WHAT YOU ARE ASKED TO DO
Put every line of the material below into a numbered list, skipping blank lines and leaving out the pictures.

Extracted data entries
....

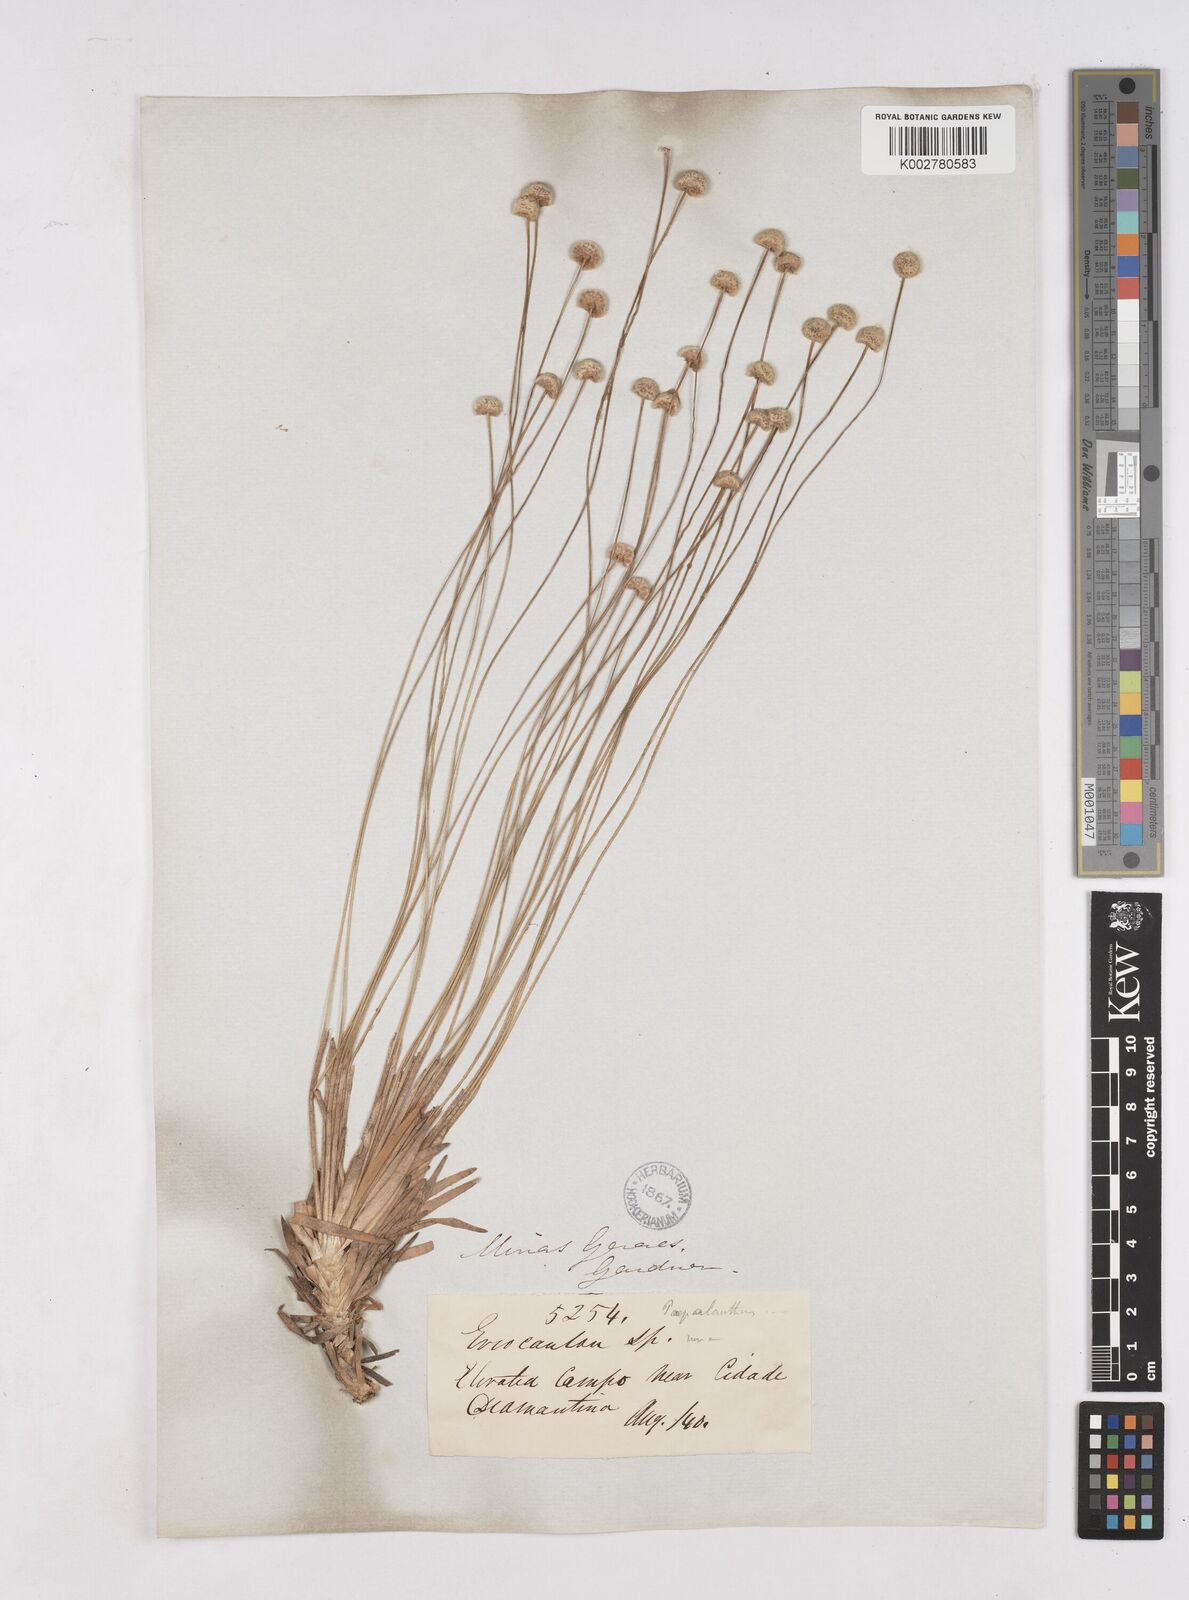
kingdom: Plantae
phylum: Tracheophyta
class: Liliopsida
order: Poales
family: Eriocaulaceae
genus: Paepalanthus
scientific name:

....

RESPONSE TO THIS EXERCISE
1. kingdom: Plantae
2. phylum: Tracheophyta
3. class: Liliopsida
4. order: Poales
5. family: Eriocaulaceae
6. genus: Paepalanthus
7. scientific name:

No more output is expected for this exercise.